Quinte West, Ontario Canada — It is curious how some people can tell you how long it has been since there has been an air show in their community. It is like they count in dog years. One year seems like seven. So imagine if your community has been without an airshow for seven years. That is forty-nine dog years. It is even worse when there is a major air force base in your community.
This is the predicament residents of Quinte West Ontario Canada have been in since their last show in 2009. Quinte West is the home of 8 Wing/Canadian Forces Base Trenton. This base is the gateway for air transport operations in Canada and worldwide. So when it was announced that the Quinte International Air Show was scheduled for June 24/25, Air Museum Network made it a point to be present.
This air show commemorates the British Commonwealth Air Training Plan (BCATP) and the endeavour of training over 131000 aircrew, from the different countries of the Commonwealth, in training facilities built across Canada during World War II.
Flying lead in this commemoration was the Canadian Warplane Heritage Museum’s Avro Lancaster MK X. This statement should be requalified as…. Canada’s Avro Lancaster. Yes, the aircraft is owned by the Canadian Warplane Heritage Museum but it belongs to Canada. This aircraft represents the Canadians and the sacrifices they made during World War II. It is also an ambassador of the commonwealth, representing all those young men who as part of the British Commonwealth Training Plan (BCATP) went to Canada for their flight training. This show was dedicated to the BCATP and the legacy it left behind.
Air shows are not just measured by the aircraft performing or on static display. Think about it…..Lancaster, B-25, Scott “Scooter” Yoak in his P-51D, The CF-18, USAF F-22 and Canadian Snow Bird Flight demonstration teams….. of course it is going to be awesome. Canadian Harvard Aircraft Association’s T-6’s in formation, Tommy Williams and his P51D, Rick Volker’s freestyle T-6 “Harvardbatics”,CC-130’s, CC-117 Globemaster III, banana passes galore……It can only be Sublime…..But that doesn’t mean a hill a beans if attention is only paid to 180 of the whole 360 Degrees.

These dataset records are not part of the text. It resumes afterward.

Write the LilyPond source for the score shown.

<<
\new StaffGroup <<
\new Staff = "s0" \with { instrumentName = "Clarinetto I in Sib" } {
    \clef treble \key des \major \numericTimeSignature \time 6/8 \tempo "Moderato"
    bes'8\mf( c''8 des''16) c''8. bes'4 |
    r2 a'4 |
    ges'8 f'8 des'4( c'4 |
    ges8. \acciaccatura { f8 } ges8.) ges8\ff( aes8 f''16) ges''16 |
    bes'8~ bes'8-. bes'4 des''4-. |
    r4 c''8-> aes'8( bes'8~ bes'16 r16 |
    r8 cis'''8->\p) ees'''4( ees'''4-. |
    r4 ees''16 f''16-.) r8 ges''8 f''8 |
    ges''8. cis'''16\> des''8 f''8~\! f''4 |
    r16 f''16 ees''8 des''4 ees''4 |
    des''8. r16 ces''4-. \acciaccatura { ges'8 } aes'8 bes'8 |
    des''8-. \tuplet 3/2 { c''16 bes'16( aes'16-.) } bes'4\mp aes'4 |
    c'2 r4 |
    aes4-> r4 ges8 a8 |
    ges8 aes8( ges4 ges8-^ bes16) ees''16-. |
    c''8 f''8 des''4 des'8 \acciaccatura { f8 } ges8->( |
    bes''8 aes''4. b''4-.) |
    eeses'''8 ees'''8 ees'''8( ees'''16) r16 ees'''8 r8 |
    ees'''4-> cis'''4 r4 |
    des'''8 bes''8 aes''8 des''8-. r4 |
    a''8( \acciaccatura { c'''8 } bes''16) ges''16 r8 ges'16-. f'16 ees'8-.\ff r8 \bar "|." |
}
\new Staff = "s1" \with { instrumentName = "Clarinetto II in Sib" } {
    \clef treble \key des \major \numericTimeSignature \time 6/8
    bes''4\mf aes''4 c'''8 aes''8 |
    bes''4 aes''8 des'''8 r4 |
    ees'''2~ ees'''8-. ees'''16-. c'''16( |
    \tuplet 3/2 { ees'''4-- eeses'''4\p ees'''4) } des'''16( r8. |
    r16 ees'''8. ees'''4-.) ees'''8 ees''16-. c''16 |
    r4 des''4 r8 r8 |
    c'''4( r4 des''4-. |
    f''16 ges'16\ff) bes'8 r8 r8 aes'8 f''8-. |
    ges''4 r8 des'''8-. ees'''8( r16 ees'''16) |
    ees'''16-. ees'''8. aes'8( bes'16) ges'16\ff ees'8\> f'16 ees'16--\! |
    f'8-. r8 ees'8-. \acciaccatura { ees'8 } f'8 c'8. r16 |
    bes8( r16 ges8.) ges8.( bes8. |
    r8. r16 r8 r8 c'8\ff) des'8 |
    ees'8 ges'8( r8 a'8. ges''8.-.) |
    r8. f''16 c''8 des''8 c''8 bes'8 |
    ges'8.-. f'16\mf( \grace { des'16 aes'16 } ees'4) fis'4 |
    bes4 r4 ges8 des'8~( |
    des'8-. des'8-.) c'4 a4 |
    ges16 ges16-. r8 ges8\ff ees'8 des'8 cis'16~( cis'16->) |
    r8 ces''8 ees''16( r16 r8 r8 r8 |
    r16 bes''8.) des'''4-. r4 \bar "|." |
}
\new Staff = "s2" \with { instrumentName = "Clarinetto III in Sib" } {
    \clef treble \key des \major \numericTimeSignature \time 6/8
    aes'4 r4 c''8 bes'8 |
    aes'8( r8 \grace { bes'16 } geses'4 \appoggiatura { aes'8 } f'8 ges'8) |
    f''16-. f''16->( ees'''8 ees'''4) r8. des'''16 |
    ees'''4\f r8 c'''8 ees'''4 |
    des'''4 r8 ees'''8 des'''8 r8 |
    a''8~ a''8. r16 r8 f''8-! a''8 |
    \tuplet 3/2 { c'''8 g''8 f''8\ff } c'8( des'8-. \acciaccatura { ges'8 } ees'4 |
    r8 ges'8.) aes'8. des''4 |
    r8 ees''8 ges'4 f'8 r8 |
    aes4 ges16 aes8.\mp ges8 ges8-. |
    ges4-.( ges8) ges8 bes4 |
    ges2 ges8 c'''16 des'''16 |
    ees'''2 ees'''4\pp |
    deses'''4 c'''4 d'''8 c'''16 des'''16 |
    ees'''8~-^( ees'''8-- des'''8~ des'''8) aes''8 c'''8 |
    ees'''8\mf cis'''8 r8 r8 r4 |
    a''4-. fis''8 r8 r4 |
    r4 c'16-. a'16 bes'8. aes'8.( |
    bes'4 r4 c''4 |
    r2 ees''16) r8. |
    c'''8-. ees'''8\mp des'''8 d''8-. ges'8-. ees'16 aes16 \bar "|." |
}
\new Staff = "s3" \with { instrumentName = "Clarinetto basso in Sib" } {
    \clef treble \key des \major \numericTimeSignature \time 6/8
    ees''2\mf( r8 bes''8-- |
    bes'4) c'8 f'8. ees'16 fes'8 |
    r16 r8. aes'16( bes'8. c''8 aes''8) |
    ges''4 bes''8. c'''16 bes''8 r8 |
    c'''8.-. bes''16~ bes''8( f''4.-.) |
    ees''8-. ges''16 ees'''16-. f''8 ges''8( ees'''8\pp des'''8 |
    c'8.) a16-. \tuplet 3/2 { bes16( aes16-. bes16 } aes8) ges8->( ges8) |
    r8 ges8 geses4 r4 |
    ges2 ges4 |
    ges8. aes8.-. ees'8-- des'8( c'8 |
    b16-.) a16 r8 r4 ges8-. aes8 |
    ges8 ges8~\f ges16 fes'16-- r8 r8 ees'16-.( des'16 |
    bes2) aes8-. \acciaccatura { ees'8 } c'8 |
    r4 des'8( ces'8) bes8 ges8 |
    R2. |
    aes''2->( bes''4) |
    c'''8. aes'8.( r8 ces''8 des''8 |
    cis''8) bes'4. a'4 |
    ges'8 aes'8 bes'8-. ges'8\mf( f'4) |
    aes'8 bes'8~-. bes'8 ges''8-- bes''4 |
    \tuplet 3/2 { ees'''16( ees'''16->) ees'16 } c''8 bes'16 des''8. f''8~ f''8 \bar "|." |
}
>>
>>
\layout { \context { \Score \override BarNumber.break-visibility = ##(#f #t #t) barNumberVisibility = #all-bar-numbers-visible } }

Air shows are measured by the nuts and bolts, by every little factor and detail. At first, the thought of paying $75 dollars for an early bird ticket (two hours before gates open) appeared ludicrous and a bit steep, but as the crowd came out and reports of traffic backing up to the 401, the price began to seem reasonable. The ability to park close to the gate and photograph the static aircraft with few spectators around is a plus. If that is too much for your wallet, there was the option to pay a regular fair priced ticket.
On route to the air base from the 401, Canadian troops could be seen at intersections politely guiding spectators to the gate and parking areas. Buses shuttled the fans to the security check points. Spectators waited their turn as security checked every diaper bag, camera bag, fanny pack and back pack and everybody got in. The Canadian troops manned every station, from parking and gate security to trash detail. Everything was done without arrogance and with a smile.
There was plenty to see and do if flying aircraft wasn’t your thing. Plenty of local community vendors were on hand and the Canadian troops had plenty of displays to keep people of all ages entertained. Food vendors were located at the ends of the apron with adequate seating so spectators could sit down and eat or just take a load off.
But it can’t all be that good. No this is true. Water stations! When the day began, there was only water being sold in the food areas which were at the either end of the apron. There were plenty of Ice cream stations, but none seemed to be selling water. As the day progressed however, water filling stations were deployed and the Canadian troops were handing out water (with a special commemorative label) to anyone who stopped by the tent. Hydration was the order of the day.
What else can be said about an air show that kicks off with the Skyhawk s (Canadian Armed Forces Parachute Team) delivering the base commander Colonel Colin Keiver in a tandem jump? That’s right! ….The base commander was part of the show. The point being made here is, that air shows are a celebration for the base and the surrounding communities. Spectators shouldn’t be made to feel that they are unwanted or that the Military is doing them a big favor for putting on the event. The RCAF understands this and they did it right. Maybe the commander of Joint Base McGuire-Dix-Lakehurst and those responsible for the Power in the Pine Air Show should take a drive up north. Who knows, maybe they might learn something.